Given paintings without info. Wow I love this painting but you haven't told me what it's called, how much it is, what it's made from, or any info at all.
Not sending images, saying "You can just take photos". Sure I can, but so can the artist. Take your own photos, you know how best to represent your work in photo form. It'll also save me a bunch of time.
Telling me you're sending one thing then sending me something totally different. There's a good chance we've been advertising the work you said you'd give us. Feels like ordering pasta at a restaurant but getting cake. Cake is great, but I've been telling all my friends how amazing this pasta is going to be. I'm wearing my pasta outfit and listening to music about pasta.
Delivering artwork to a closed shop. Personally, I love my job, but I don't live there. If the gallery is closed, it's because we're out living our lives. Can't deliver to an empty shop.
OLDER DRAFT:
General Advice for Newer Artists
From the subjective point of view of a commercial gallery supervisor
So you’re starting out. You make things. You want to be able to financially support yourself via the things you make. You’re not in the privileged position of having an existing financial support network (No rich parents).
Here’s a few random bits of advice.
Do your admin. For all that is good on this green earth, do your admin. Do it in a way that works for you, but just do it. By this I mean document your work. Take decent photos of it, save them as JPEGs, title those JPEGs, and make a list of your work. Even better, make a spreadsheet. What is it called, what’s it made of, how big is it, how much money would you like for it. The benefit of this admin is not just so you have a firm and easily digestible grasp of your own body of work, but it means that gallery people can then easily add that info to their own systems easily. I’ve had artists hand me ten paintings, and a post-it with the titles of seven of them. Now I have to spend my day chasing the rest of that information.
Find your niche. Do you paint landscapes? That’s great, I wish I could paint landscapes. Find what it is about your landscapes that makes them YOURS. What sets them apart from any other generic painting. This could be your colour palette, it could be that there’s always a dandelion, it could be that you focus on one particular part of the country, it could be that you have extraordinarily thick paint strokes. You’ll want to get to a point where, for example, if someone sees your work in one place, then again in another place, they’ll be able to say ‘oh, that’s that person who does those ______ landscapes!’ You’ve got to refine your work, meaning find what makes it yours. This is what, on paper (or canvas), practising art at university is for.
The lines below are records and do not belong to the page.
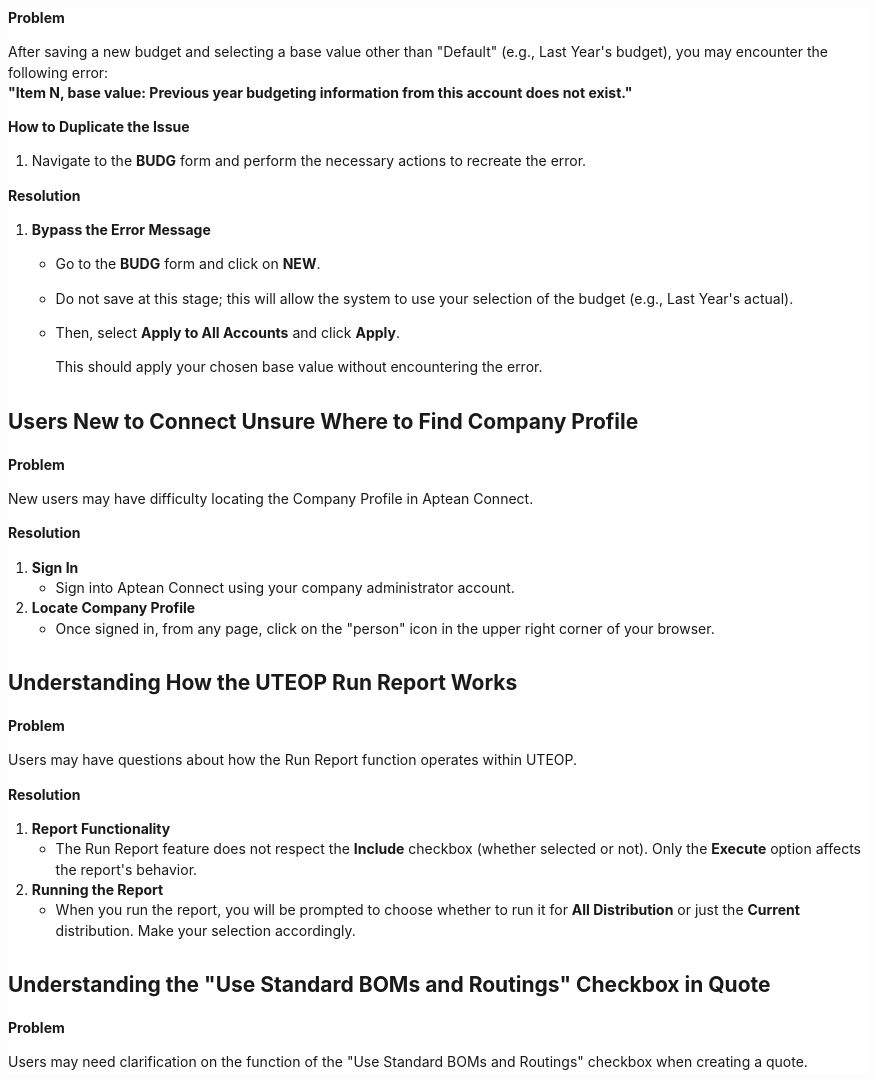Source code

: **Problem**

After saving a new budget and selecting a base value other than "Default" (e.g., Last Year's budget), you may encounter the following error:  
**"Item N, base value: Previous year budgeting information from this account does not exist."**

**How to Duplicate the Issue**

1.  Navigate to the **BUDG** form and perform the necessary actions to recreate the error.

**Resolution**

1.  **Bypass the Error Message**
    -   Go to the **BUDG** form and click on **NEW**.
    -   Do not save at this stage; this will allow the system to use your selection of the budget (e.g., Last Year's actual).
    -   Then, select **Apply to All Accounts** and click **Apply**.
    
        This should apply your chosen base value without encountering the error.

## Users New to Connect Unsure Where to Find Company Profile

**Problem**

New users may have difficulty locating the Company Profile in Aptean Connect.

**Resolution**

1.  **Sign In**
    -   Sign into Aptean Connect using your company administrator account.
2.  **Locate Company Profile**
    -   Once signed in, from any page, click on the "person" icon in the upper right corner of your browser.

## Understanding How the UTEOP Run Report Works

**Problem**

Users may have questions about how the Run Report function operates within UTEOP.

**Resolution**

1.  **Report Functionality**
    -   The Run Report feature does not respect the **Include** checkbox (whether selected or not). Only the **Execute** option affects the report's behavior.
2.  **Running the Report**
    -   When you run the report, you will be prompted to choose whether to run it for **All Distribution** or just the **Current** distribution. Make your selection accordingly.

## Understanding the "Use Standard BOMs and Routings" Checkbox in Quote

**Problem**

Users may need clarification on the function of the "Use Standard BOMs and Routings" checkbox when creating a quote.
Go to Things. Galleries have open evenings, museums have exhibitions, some cafes have evening drawing clubs, some pubs have drink-n-draws, some art supply shops have clubs. Go to things. Even if you’ve been at work all day, it can be a wonderful thing to just go to these events. Talk to the people, listen to your contemporaries, and remember that when we lift each other up, we all rise. Support other artists, if not financially, then as a friend, colleague, fellow artist. Through these events, you’ll hear about other events, other things other artists are doing.
Apply to everything. Expect some places to say no. Expect some places to say nothing at all. Refine your ‘elevator pitch’. You need a one or two paragraph email, and some select images of your work. Refine this, and send it out into the world. It needs to be quick and easy to take in all the information. If a gallery is receiving 50 applications a week, they’ll look at the pictures first. Don’t overexplain.
Develop a thick skin. People, especially the public, can be harsh. When it’s face-to-face, there’s a Britishness to things where people will let you down gently. But when the public see things, they’ll often just let their unfiltered opinions fly out. Some of these are brutal. There have been times in the gallery where someone’s looked at my favourite painting that year, and have said “well that’s f**king ugly.” without giving it more than a 4 second look.